** Task data **
==================================================

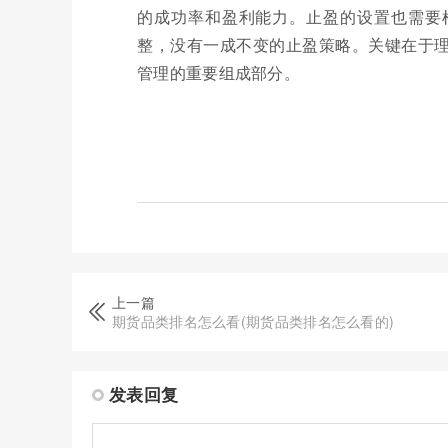
的成功率和盈利能力。止盈的设置也需要
整，没有一成不变的止盈策略。关键在于
管理的重要组成部分。
上一篇
期货品类排名怎么看(期货品类排名怎么看的)
发表回复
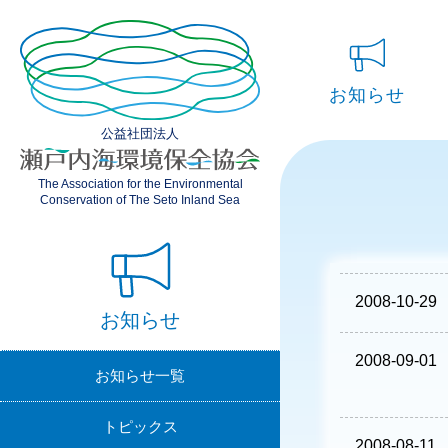
お知らせ
公益社団法人
お知らせ一覧
The Association for the Environmental
トピックス
Conservation of The Seto Inland Sea
イベント
公募案内
2008-10-29
お知らせ
2008-09-01
お知らせ一覧
トピックス
2008-08-11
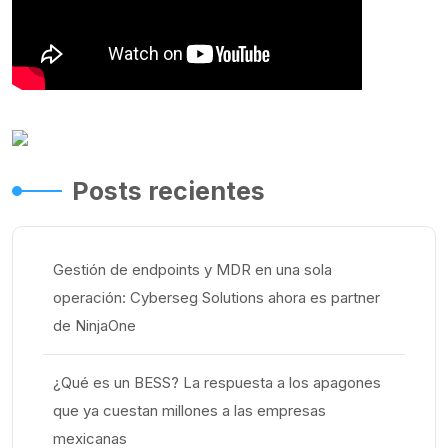
Posts recientes
Gestión de endpoints y MDR en una sola
operación: Cyberseg Solutions ahora es partner
de NinjaOne
¿Qué es un BESS? La respuesta a los apagones
que ya cuestan millones a las empresas
mexicanas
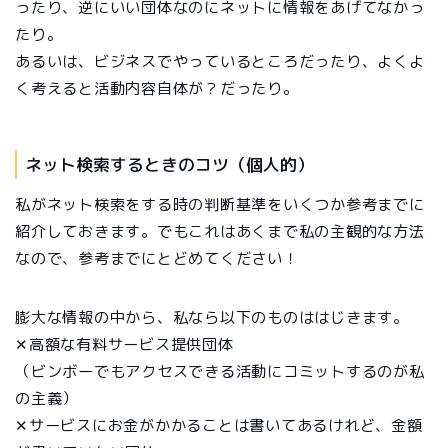
ったり、逆にいい団体なのにネットに情報をあげてなかっ
たり。
あるいは、ビジネスでやっているところだったり、よくよ
く考えると活動内容自体が？だったり。
ネット検索するときのコツ（個人的）
私がネット検索をする時の判断基準をいくつか参考までに
紹介しておきます。でもこれはあくまで私の主観的な方法
なので、参考までにとどめてください！
膨大な情報の中から、私なら以下のものははじきます。
✕高額な有料サービス提供団体
（ビンボーでもアクセスできる活動にコミットするのが私
の主義）
✕サービスにお金がかかることは書いてあるけれど、金額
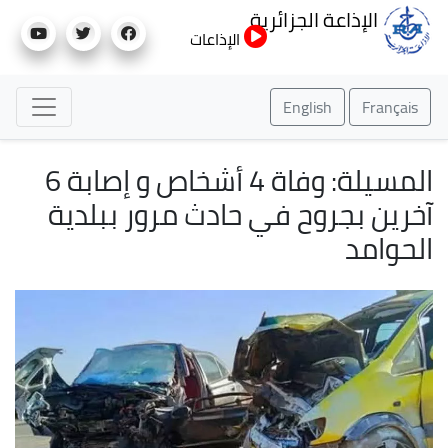
تجاوز
الإذاعة الجزائرية
إلى
الإذاعات
المحتوى
الرئيسي
English
Français
المسيلة: وفاة 4 أشخاص و إصابة 6
آخرين بجروح في حادث مرور ببلدية
الحوامد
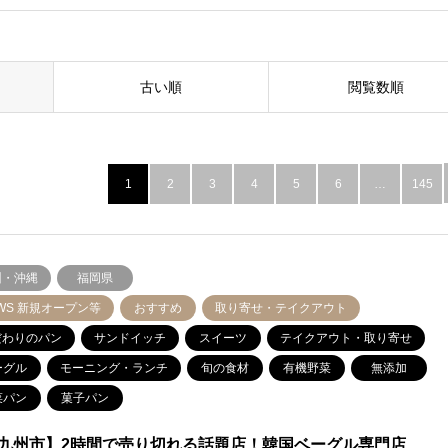
古い順
閲覧数順
1
2
3
4
5
6
…
145
州・沖縄
福岡県
WS 新規オープン等
おすすめ
取り寄せ・テイクアウト
だわりのパン
サンドイッチ
スイーツ
テイクアウト・取り寄せ
ーグル
モーニング・ランチ
旬の食材
有機野菜
無添加
菜パン
菓子パン
九州市】2時間で売り切れる話題店！韓国ベーグル専門店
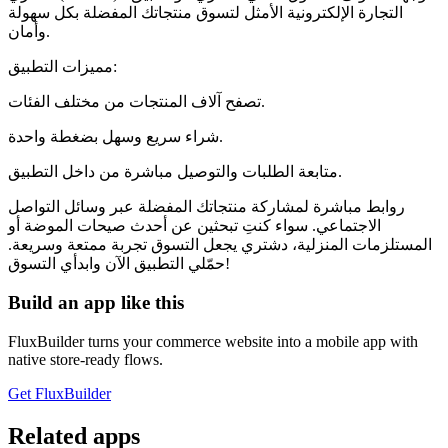
التجارة الإلكترونية الأمثل لتسوق منتجاتك المفضلة بكل سهولة
وأمان.
مميزات التطبيق:
تصفح آلاف المنتجات من مختلف الفئات.
شراء سريع وسهل بضغطة واحدة.
متابعة الطلبات والتوصيل مباشرة من داخل التطبيق.
روابط مباشرة لمشاركة منتجاتك المفضلة عبر وسائل التواصل
الاجتماعي. سواء كنتِ تبحثين عن أحدث صيحات الموضة أو
المستلزمات المنزلية، دشتري يجعل التسوق تجربة ممتعة وسريعة.
حمّلي التطبيق الآن وابدأي التسوق!
Build an app like this
FluxBuilder turns your commerce website into a mobile app with
native store-ready flows.
Get FluxBuilder
Related apps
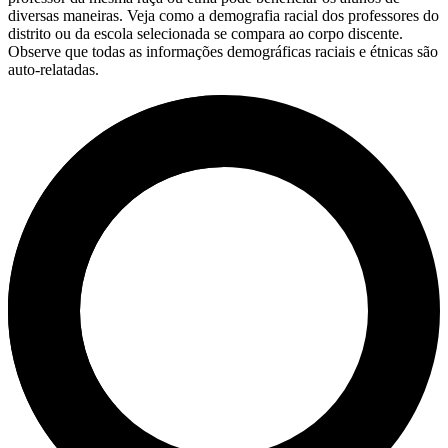
diversas maneiras. Veja como a demografia racial dos professores do
distrito ou da escola selecionada se compara ao corpo discente.
Observe que todas as informações demográficas raciais e étnicas são
auto-relatadas.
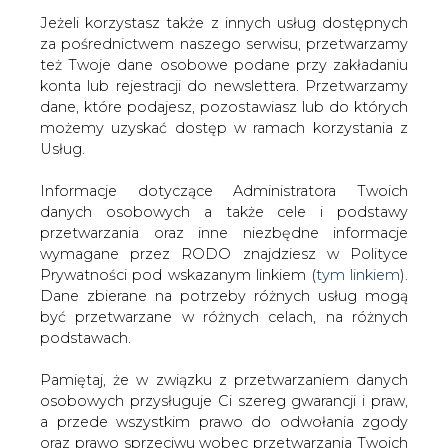
Jeżeli korzystasz także z innych usług dostępnych
za pośrednictwem naszego serwisu, przetwarzamy
też Twoje dane osobowe podane przy zakładaniu
konta lub rejestracji do newslettera. Przetwarzamy
Strona główna
/
CIEPŁOWNICTWO
/
Ciepłownie
dane, które podajesz, pozostawiasz lub do których
przegrały bitwę
możemy uzyskać dostęp w ramach korzystania z
Usług.
2006-11-29 00:00
drukuj
Informacje dotyczące Administratora Twoich
skomentuj
danych osobowych a także cele i podstawy
udostępnij
:
przetwarzania oraz inne niezbędne informacje
wymagane przez RODO znajdziesz w Polityce
Prywatności pod wskazanym linkiem (
tym linkiem
).
Dane zbierane na potrzeby różnych usług mogą
Ciepłownie przegrały bitwę
być przetwarzane w różnych celach, na różnych
podstawach.
Pamiętaj, że w związku z przetwarzaniem danych
osobowych przysługuje Ci szereg gwarancji i praw,
a przede wszystkim prawo do odwołania zgody
oraz prawo sprzeciwu wobec przetwarzania Twoich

==================================================

** Task details **
Leaving each image aside, repeat the listing above exactly.

** Task output **
的成功率和盈利能力。止盈的设置也需要
整，没有一成不变的止盈策略。关键在于
管理的重要组成部分。
上一篇
期货品类排名怎么看(期货品类排名怎么看的)
发表回复
お知らせ
公益社団法人
お知らせ一覧
The Association for the Environmental
トピックス
Conservation of The Seto Inland Sea
イベント
公募案内
2008-10-29
お知らせ
2008-09-01
お知らせ一覧
トピックス
2008-08-11
Posts recientes
Gestión de endpoints y MDR en una sola
operación: Cyberseg Solutions ahora es partner
de NinjaOne
¿Qué es un BESS? La respuesta a los apagones
que ya cuestan millones a las empresas
mexicanas
ったり、逆にいい団体なのにネットに情報をあげてなかっ
たり。
あるいは、ビジネスでやっているところだったり、よくよ
く考えると活動内容自体が？だったり。
ネット検索するときのコツ（個人的）
私がネット検索をする時の判断基準をいくつか参考までに
紹介しておきます。でもこれはあくまで私の主観的な方法
なので、参考までにとどめてください！
膨大な情報の中から、私なら以下のものははじきます。
✕高額な有料サービス提供団体
（ビンボーでもアクセスできる活動にコミットするのが私
の主義）
✕サービスにお金がかかることは書いてあるけれど、金額
تجاوز
الإذاعة الجزائرية
إلى
الإذاعات
المحتوى
الرئيسي
English
Français
المسيلة: وفاة 4 أشخاص و إصابة 6
آخرين بجروح في حادث مرور ببلدية
الحوامد
古い順
閲覧数順
1
2
3
4
5
6
…
145
州・沖縄
福岡県
WS 新規オープン等
おすすめ
取り寄せ・テイクアウト
だわりのパン
サンドイッチ
スイーツ
テイクアウト・取り寄せ
ーグル
モーニング・ランチ
旬の食材
有機野菜
無添加
菜パン
菓子パン
九州市】2時間で売り切れる話題店！韓国ベーグル専門店
التجارة الإلكترونية الأمثل لتسوق منتجاتك المفضلة بكل سهولة
وأمان.
مميزات التطبيق:
تصفح آلاف المنتجات من مختلف الفئات.
شراء سريع وسهل بضغطة واحدة.
متابعة الطلبات والتوصيل مباشرة من داخل التطبيق.
روابط مباشرة لمشاركة منتجاتك المفضلة عبر وسائل التواصل
الاجتماعي. سواء كنتِ تبحثين عن أحدث صيحات الموضة أو
المستلزمات المنزلية، دشتري يجعل التسوق تجربة ممتعة وسريعة.
حمّلي التطبيق الآن وابدأي التسوق!
Build an app like this
FluxBuilder turns your commerce website into a mobile app with
native store-ready flows.
Get FluxBuilder
Related apps
diversas maneiras. Veja como a demografia racial dos professores do
distrito ou da escola selecionada se compara ao corpo discente.
Observe que todas as informações demográficas raciais e étnicas são
auto-relatadas.
Jeżeli korzystasz także z innych usług dostępnych
za pośrednictwem naszego serwisu, przetwarzamy
też Twoje dane osobowe podane przy zakładaniu
konta lub rejestracji do newslettera. Przetwarzamy
Strona główna
/
CIEPŁOWNICTWO
/
Ciepłownie
dane, które podajesz, pozostawiasz lub do których
przegrały bitwę
możemy uzyskać dostęp w ramach korzystania z
Usług.
2006-11-29 00:00
drukuj
Informacje dotyczące Administratora Twoich
skomentuj
danych osobowych a także cele i podstawy
udostępnij
:
przetwarzania oraz inne niezbędne informacje
wymagane przez RODO znajdziesz w Polityce
Prywatności pod wskazanym linkiem (
tym linkiem
).
Dane zbierane na potrzeby różnych usług mogą
Ciepłownie przegrały bitwę
być przetwarzane w różnych celach, na różnych
podstawach.
Pamiętaj, że w związku z przetwarzaniem danych
osobowych przysługuje Ci szereg gwarancji i praw,
a przede wszystkim prawo do odwołania zgody
oraz prawo sprzeciwu wobec przetwarzania Twoich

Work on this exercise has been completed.